Mam w koło siebie grupę ludzi. Wspaniałych ludzi. O każdym z nich mogłabym książkę napisać. Darzę ich ogromnym szacunkiem, uznaniem, miłością, każdy ma coś, czego nie mam ja. Uczę się od nich. Czasami siedzę sobie rano z herbatą i myślę sobie o tym, jacy oni są wspaniali. Jaka otwartość, siła woli, szczerość, jakie osiągnięcia, jaka mądrość z nich płynie. Jaki cudowny czas z nimi spędzam. Jakie drogi trudne przeszli. Jak to się dzieje, że oni w ogóle na nogach stoją to nie wiem. Są tacy silni. Niewiarygodne. I serio, ja to widzę i czasami rozpływam się nad ich cudownoością. Naprawdę. Problem w tym, że oni nie widzą lub nie zawsze widzą to w sobie, czego ja kompletnie nie rozumiem. Znaczy rozumiem, byłam tam, oczywiście. Katowałam się w samozniszczeniu jakieś 20 lat, ale dzisiaj patrzę na nich i klękam przed nimi. Chylę im czoła. Widzę z nich.... Boga.



Zastanawiać się byśmy mogli dlaczego ja to widzę, a oni nie. Odpowiedź tu jest prosta. Widzę w nich, bo widzę w sobie. Szanuję ich, bo szanuję siebie, cenię ich, bo umiem cenić siebie, uznaję ich, bo uznaję każdą cząstkę siebie samej. Jest tak dlatego, że spotkałam się z diabłem, z pomocą diabła z zewnątrz oczywiście :-) Z moim własnym diabłem. Z moim kłamstwem- wybierając prawdę, z moim strachem- wybierając odwagę, z odrzuceniem- wybierając siebie, z krytykiem- przestając się wreszcie krytykować. Z każdym błędem, który w życiu popełniłam, przestając się za nie biczować.


I tak. Diabeł jak wybije to struktura się zmieni. Warto wiedzieć to od początku, jak coś się dzieje i od razu do tego piekła, grzecznie w pokorze się udać. Struktura bowiem jest... płynna i zawsze będzie. Nie należy nic kombinować. Na kolana i się uczyć. O sobie. I jasne, że diabła z zewnątrz trzeba odstrzelić, jeśli rani. Jeśli chcesz go ratować, to pod spodem tej intencji czai się nic innego jak pycha. Jak widzisz już to w sobie i już zebrałeś tego cierpienia całą tonę, to nie warto się męczyć. Nawet nie można tego robić. Pierwszym człowiekiem do uratowania jesteśmy bowiem my sami.

A co tam robić w tym piekle?
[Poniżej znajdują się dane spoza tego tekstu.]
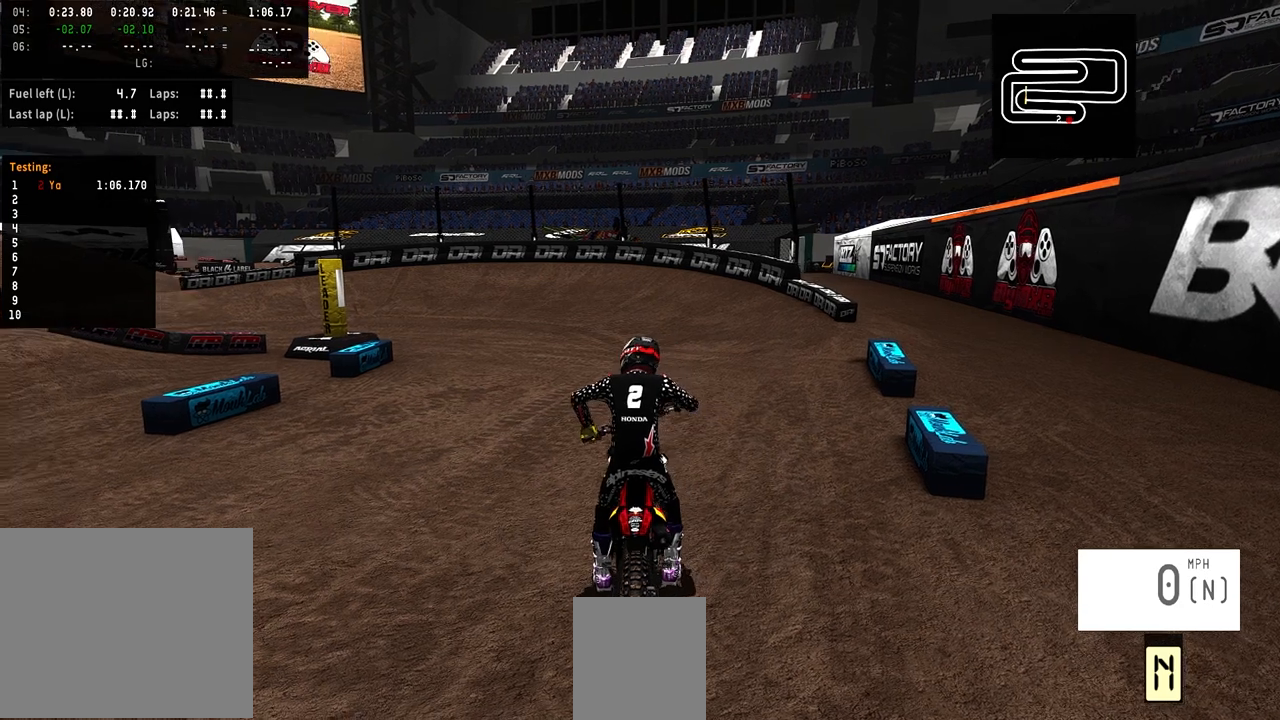
{"buttons": [], "left_stick": "left", "right_stick": "right", "events": [[67, "left_stick", "right"], [67, "right_stick", "left"], [333, "right_stick", "center"], [400, "left_stick", "center"], [433, "right_stick", "right"], [500, "left_stick", "left"]]}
O czym to piekło jest? O podświadomości oczywiście, której według mnie przeskoczyć się nie da, bo jest częścią nas samych.


Czarne zabiera, owszem. Czas, emocje, wiarę w dobro, całe życie czasami. Czarne boli. No zabiera. Niech bierze, niech uczy. Niech boli, ego transformuje przez ból lub z wiekiem, zależnie od potencjału poziomu świadomości. Warto się go nie bać i umieć go nie unikać. Każdy wcześniej czy później przejdzie. W którymś wcieleniu w końcu przejdziemy :-) Wierzę, że osoby czytające już w tym.


O tym będzie dużo. O tym będzie wszystko tu. A na dzisiaj. Koniec psot.